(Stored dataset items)
BEGIN

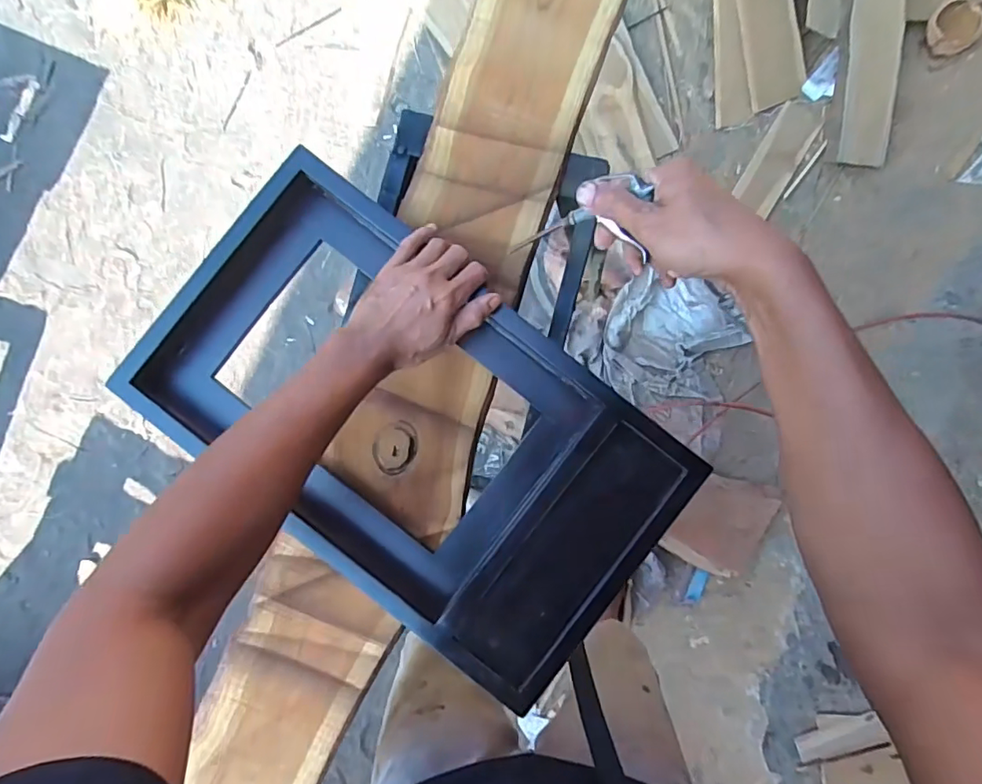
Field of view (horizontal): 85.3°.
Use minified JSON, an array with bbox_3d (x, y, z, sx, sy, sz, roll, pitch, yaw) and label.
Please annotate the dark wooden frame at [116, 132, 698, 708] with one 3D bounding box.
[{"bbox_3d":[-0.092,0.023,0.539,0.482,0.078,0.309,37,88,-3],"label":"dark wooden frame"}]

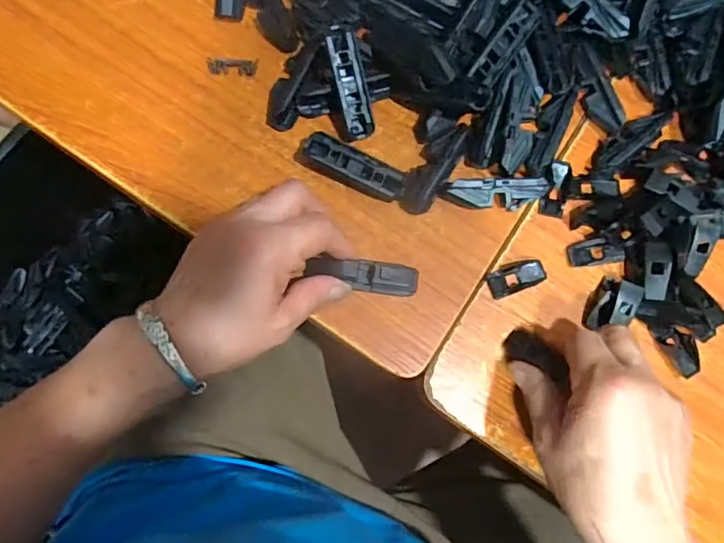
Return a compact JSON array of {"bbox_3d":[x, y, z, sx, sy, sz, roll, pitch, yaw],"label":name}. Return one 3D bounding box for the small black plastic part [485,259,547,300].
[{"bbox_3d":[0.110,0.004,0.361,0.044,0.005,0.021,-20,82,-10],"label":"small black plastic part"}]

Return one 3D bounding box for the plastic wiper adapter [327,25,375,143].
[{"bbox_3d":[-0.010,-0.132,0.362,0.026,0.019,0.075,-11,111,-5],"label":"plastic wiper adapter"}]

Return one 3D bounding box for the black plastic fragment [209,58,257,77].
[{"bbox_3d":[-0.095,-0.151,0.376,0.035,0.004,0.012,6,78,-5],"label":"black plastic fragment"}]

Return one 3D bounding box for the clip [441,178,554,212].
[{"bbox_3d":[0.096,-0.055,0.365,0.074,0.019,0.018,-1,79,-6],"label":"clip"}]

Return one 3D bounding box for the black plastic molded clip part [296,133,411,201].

END

◆ What to work on ◆
Starting at the line that contains "Use minified JSON, an", please write out each line through the last line of the data, both ends included, and keep pictures out of the copy.

◆ Your solution ◆
Use minified JSON, an array with bbox_3d (x, y, z, sx, sy, sz, roll, pitch, yaw) and label.
Please annotate the dark wooden frame at [116, 132, 698, 708] with one 3D bounding box.
[{"bbox_3d":[-0.092,0.023,0.539,0.482,0.078,0.309,37,88,-3],"label":"dark wooden frame"}]

Return a compact JSON array of {"bbox_3d":[x, y, z, sx, sy, sz, roll, pitch, yaw],"label":name}. Return one 3D bounding box for the small black plastic part [485,259,547,300].
[{"bbox_3d":[0.110,0.004,0.361,0.044,0.005,0.021,-20,82,-10],"label":"small black plastic part"}]

Return one 3D bounding box for the plastic wiper adapter [327,25,375,143].
[{"bbox_3d":[-0.010,-0.132,0.362,0.026,0.019,0.075,-11,111,-5],"label":"plastic wiper adapter"}]

Return one 3D bounding box for the black plastic fragment [209,58,257,77].
[{"bbox_3d":[-0.095,-0.151,0.376,0.035,0.004,0.012,6,78,-5],"label":"black plastic fragment"}]

Return one 3D bounding box for the clip [441,178,554,212].
[{"bbox_3d":[0.096,-0.055,0.365,0.074,0.019,0.018,-1,79,-6],"label":"clip"}]

Return one 3D bounding box for the black plastic molded clip part [296,133,411,201].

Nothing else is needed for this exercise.